Exercise prompt:
Decide whether each statement agrees with the article on Cicada 3301. Answer yes or no, and quote the words of the article that settle it.
1. The first Cicada 3301 picture was posted on 4chan's /b/ board.
2. The posters that appeared in cities held a QR code leading to another puzzle.
3. The second Cicada 3301 puzzle was posted on January 4, 2013.

Reading text:
* * *

How Cicada 3301 mystery got millions of people to take a part in one of the craziest scavenger hunts the world has ever seen (9 min read)

Cicada 3301 – a mysterious organisation with a global reach. It became known in early 2012 through a picture posted on 4chan with a cryptic message:

"Hello. We are looking for highly intelligent individuals. To find them, we have devised a test. There is a message hidden in this image. Find it and it will lead you on the road to finding us. We look forward to meeting the few who will make it all the way through. Good Luck. 3301”.

Users who succeeded in solving a puzzle were presented with a new one and each task was more and more difficult. Puzzles featured prime numbers, Mayan numerals, the hexadecimal number system, literature, poetry and philosophy. Later on Cicada posters appeared in numerous cities across the world. The QR code they contained redirected to another puzzle. Since 2014 Cicada 3301 content has seen a decrease, but many still try to decipher old riddles.

?Strategy & Tools

Cicada 3301 History Timeline Highlights

 

  • January 4, 2012 – first 4chan picture informing about recruiting people to join the project; posted on /x/ (paranormal) board
  • January 4, 2013 – the second puzzle by Cicada 3301 posted on 4chan's /b/ (random) message board

Level of difficulty

Although the challenges were schematic, the level of difficulty was high. All of the three missions the people got from Ciscada 3301 were divided into five parts:

  • Part I – decipher the image from Cicada 3301 to read the hidden message (people used OutGuess to do this),
  • Part II – follow the link hidden in that message to go to a subreddit page with the name of the book to look for.
  • Part III – find the message hidden in that book and follow the next link.
  • Part IV – decipher the message from that second link (usually a voice message) to get a list of real-world coordinates (in different countries).
  • Part V – go to those locations and look for a cicada symbol with a QR code to be scanned.

* * *

Exercise data:
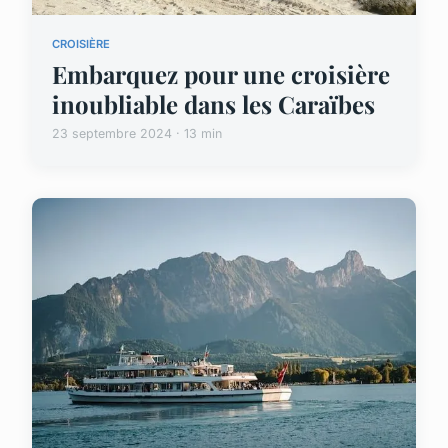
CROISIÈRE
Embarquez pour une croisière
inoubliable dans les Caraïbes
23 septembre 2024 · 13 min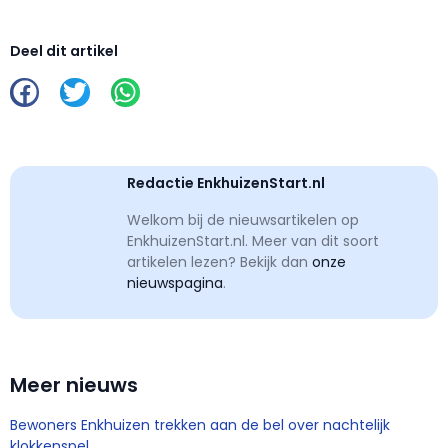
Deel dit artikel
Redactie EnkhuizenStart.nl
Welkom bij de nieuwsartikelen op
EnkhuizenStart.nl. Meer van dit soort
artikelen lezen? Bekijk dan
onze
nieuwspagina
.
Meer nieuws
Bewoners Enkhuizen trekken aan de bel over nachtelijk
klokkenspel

* * *

Reply:
1. No: "first 4chan picture informing about recruiting people to join the project; posted on /x/ (paranormal) board"
2. Yes: "The QR code they contained redirected to another puzzle."
3. Yes: "January 4, 2013 – the second puzzle by Cicada 3301 posted on 4chan's /b/ (random) message board"